* [WHAT YOU NEED TO DO] From the records below, transcribe only the lines running from the one with "left elbow: (154, 265)" through the one with "right knee: (55, 416)". Keep both of those end lines.

(EXTRACTED RECORDS begins)

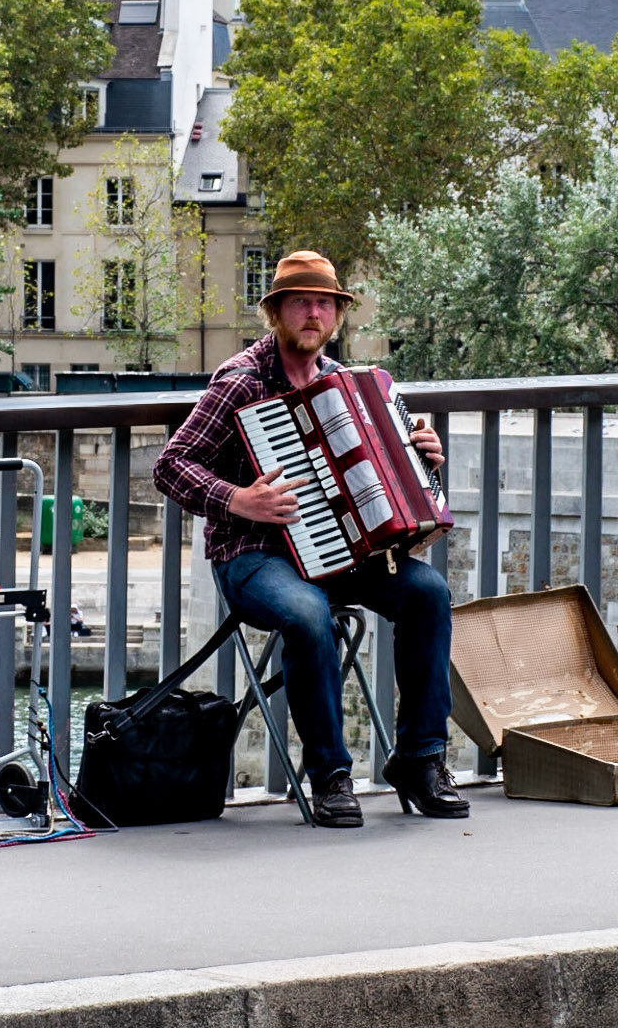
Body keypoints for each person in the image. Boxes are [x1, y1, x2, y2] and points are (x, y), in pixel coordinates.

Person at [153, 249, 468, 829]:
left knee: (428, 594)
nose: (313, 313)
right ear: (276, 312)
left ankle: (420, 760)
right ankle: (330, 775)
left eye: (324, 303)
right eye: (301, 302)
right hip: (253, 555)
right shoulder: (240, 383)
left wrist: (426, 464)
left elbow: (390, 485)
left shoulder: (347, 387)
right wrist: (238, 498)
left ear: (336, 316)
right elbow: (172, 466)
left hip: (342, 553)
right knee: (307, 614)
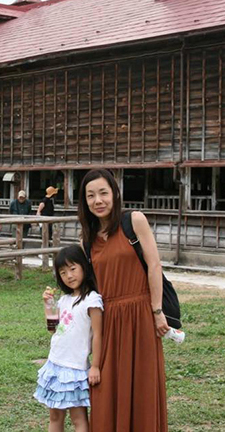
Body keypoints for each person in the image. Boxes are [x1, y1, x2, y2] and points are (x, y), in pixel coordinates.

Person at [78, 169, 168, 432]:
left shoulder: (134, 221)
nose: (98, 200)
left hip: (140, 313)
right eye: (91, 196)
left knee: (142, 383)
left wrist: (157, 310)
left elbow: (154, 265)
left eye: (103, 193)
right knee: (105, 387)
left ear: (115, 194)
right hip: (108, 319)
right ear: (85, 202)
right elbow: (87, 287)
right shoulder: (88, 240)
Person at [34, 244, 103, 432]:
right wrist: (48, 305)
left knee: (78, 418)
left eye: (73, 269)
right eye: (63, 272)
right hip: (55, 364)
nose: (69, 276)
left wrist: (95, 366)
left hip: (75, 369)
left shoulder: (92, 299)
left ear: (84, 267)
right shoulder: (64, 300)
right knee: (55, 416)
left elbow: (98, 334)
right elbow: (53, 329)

(EXTRACTED RECORDS ends)
(EXTRACTED RECORDS begins)

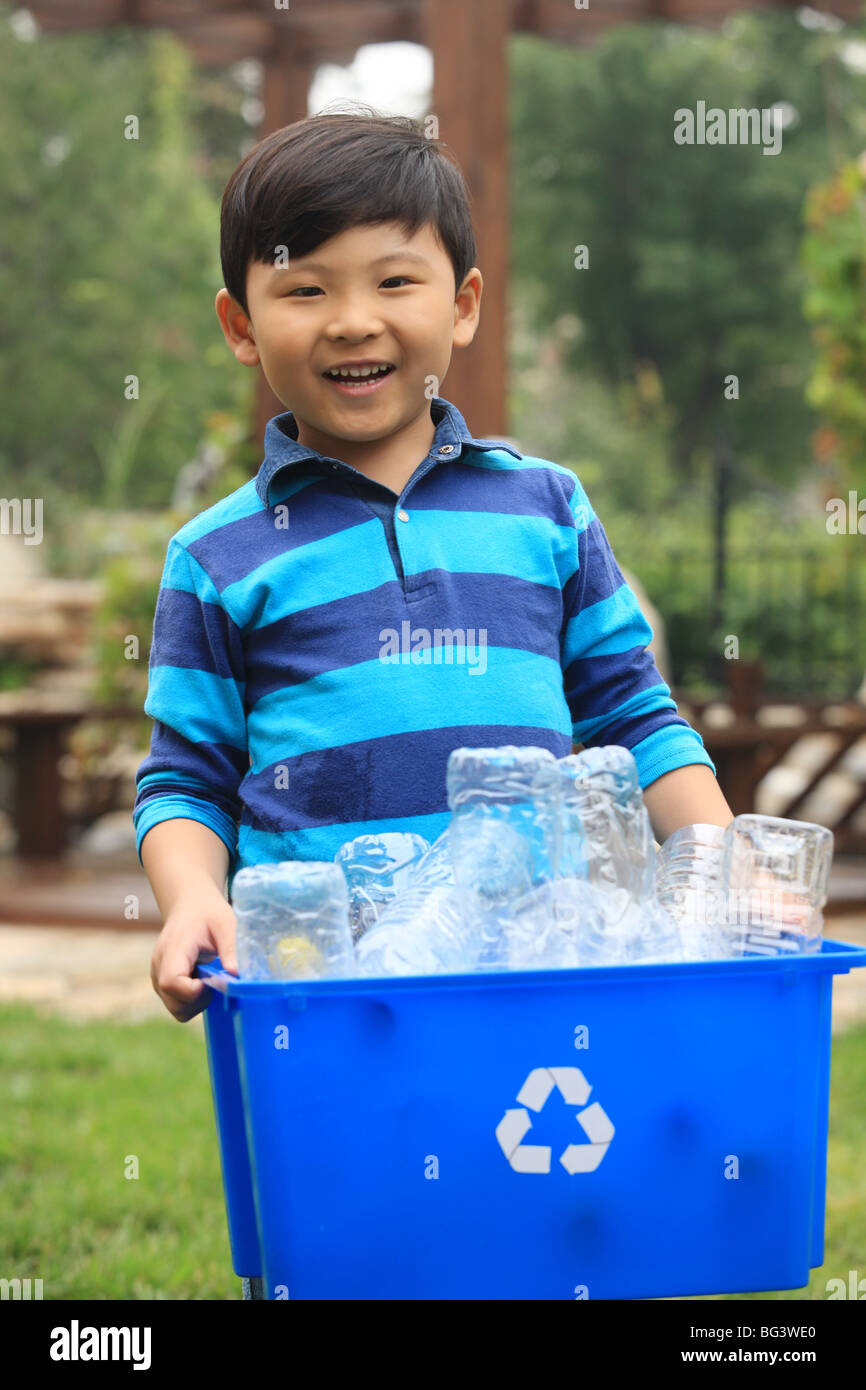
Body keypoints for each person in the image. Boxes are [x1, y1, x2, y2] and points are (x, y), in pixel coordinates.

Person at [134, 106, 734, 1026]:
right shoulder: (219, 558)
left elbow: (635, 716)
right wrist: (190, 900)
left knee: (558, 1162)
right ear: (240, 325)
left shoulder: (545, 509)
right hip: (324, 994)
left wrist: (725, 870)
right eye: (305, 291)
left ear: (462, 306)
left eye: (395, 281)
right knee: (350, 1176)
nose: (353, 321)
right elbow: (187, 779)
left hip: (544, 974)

(EXTRACTED RECORDS ends)

* [SOLUTION FOR THIS PROBLEM]
left elbow: (154, 265)
left eye: (103, 193)
right knee: (105, 387)
left ear: (115, 194)
right hip: (108, 319)
right ear: (85, 202)
right elbow: (87, 287)
right shoulder: (88, 240)
Person at [34, 244, 103, 432]:
right wrist: (48, 305)
left knee: (78, 418)
left eye: (73, 269)
right eye: (63, 272)
right hip: (55, 364)
nose: (69, 276)
left wrist: (95, 366)
left hip: (75, 369)
left shoulder: (92, 299)
left ear: (84, 267)
right shoulder: (64, 300)
right knee: (55, 416)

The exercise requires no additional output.